MaryCatherine Arbour, MD, MPH

MaryCatherine Arbour, MD, MPH

Dr. Arbour is a physician anthropologist who implements and evaluates interdisciplinary interventions to promote child development globally, using a combination of experimental, ethnographic and quality improvement methodologies. She has particular interests in methods for adapting evidence-based practices across diverse contexts and populations, and in scale.

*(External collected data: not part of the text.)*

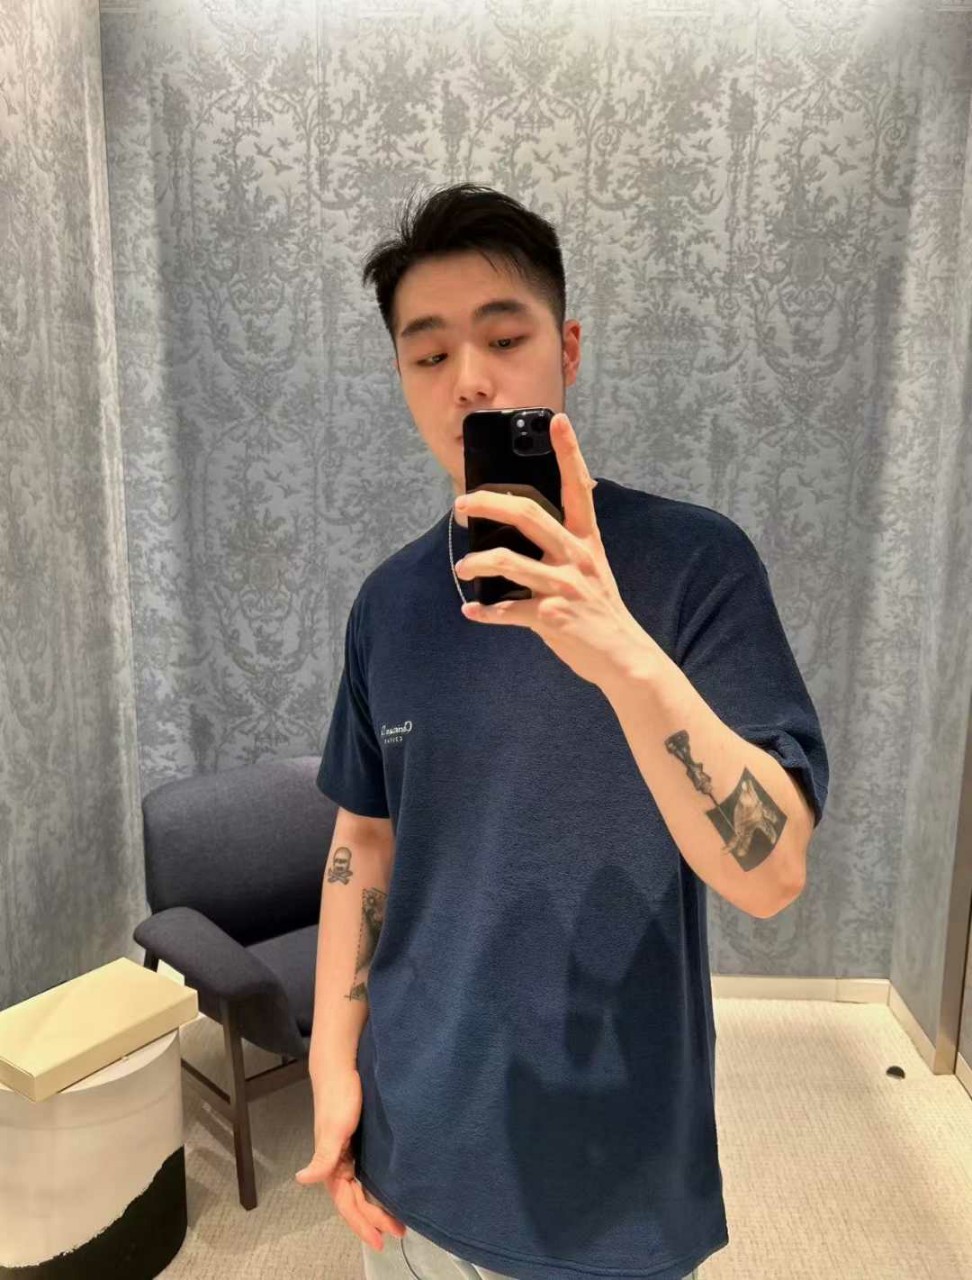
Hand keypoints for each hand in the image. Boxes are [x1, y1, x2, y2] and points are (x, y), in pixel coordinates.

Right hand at [294, 1065, 406, 1252]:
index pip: (347, 1205)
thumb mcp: (334, 1128)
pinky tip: (388, 1191)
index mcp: (331, 1166)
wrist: (341, 1067)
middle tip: (399, 1232)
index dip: (362, 1224)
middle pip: (356, 1201)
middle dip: (374, 1220)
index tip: (381, 1240)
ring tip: (396, 1219)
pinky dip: (375, 1189)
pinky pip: (365, 1175)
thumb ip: (322, 1156)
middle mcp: (338, 1165)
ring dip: (376, 1207)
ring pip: (361, 1190)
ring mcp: (348, 1155)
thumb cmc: (339, 1097)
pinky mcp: (357, 1143)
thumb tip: (302, 1180)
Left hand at [454, 412, 648, 688]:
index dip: (569, 453)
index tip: (558, 421)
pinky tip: (472, 612)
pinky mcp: (552, 618)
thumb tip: (520, 527)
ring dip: (478, 563)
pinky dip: (486, 613)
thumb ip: (562, 547)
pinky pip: (509, 611)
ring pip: (510, 561)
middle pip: (529, 514)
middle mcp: (577, 557)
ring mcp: (565, 587)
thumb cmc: (599, 611)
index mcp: (586, 540)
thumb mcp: (590, 569)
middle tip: (462, 503)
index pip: (579, 487)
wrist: (626, 658)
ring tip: (462, 568)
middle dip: (489, 503)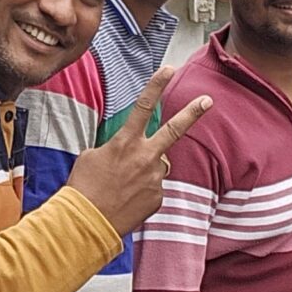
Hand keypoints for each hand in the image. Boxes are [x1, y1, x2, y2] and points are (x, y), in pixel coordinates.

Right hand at [63, 66, 214, 234]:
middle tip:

Dr. Arbour’s expertise includes adapting continuous quality improvement methods (CQI) to a diversity of disciplines and contexts to improve clinical, public health and education outcomes. She leads integration of CQI methods in:

• the US Department of Maternal and Child Health’s first national quality improvement collaborative for home visiting services (HV CoIIN, Home Visiting Collaboration for Improvement and Innovation Network),

• the adaptation and spread of Project DULCE, an intervention to address social determinants of health and promote understanding of healthy development among families with infants 0 to 6 months in pediatric clinics in 3 states,

• a community-level collaboration aimed at improving child development in two high-poverty neighborhoods in NYC

• a school-based intervention to improve children’s health and learning in public preschools in Chile (Un Buen Comienzo, A Good Start), conducted as a cluster-randomized trial in a first phase (2008-2011) and quasi-experimental design in a latter expansion (2011-present).

She has led quality improvement capacity-building efforts, formal curriculum development and delivery with professionals, paraprofessionals and community members. She co-designed and teaches the DOHVE CQI practicum for MIECHV state leads.

Dr. Arbour holds a BA in Biological Anthropology from Swarthmore College, an MD from Harvard Medical School and an MPH from the Harvard School of Public Health.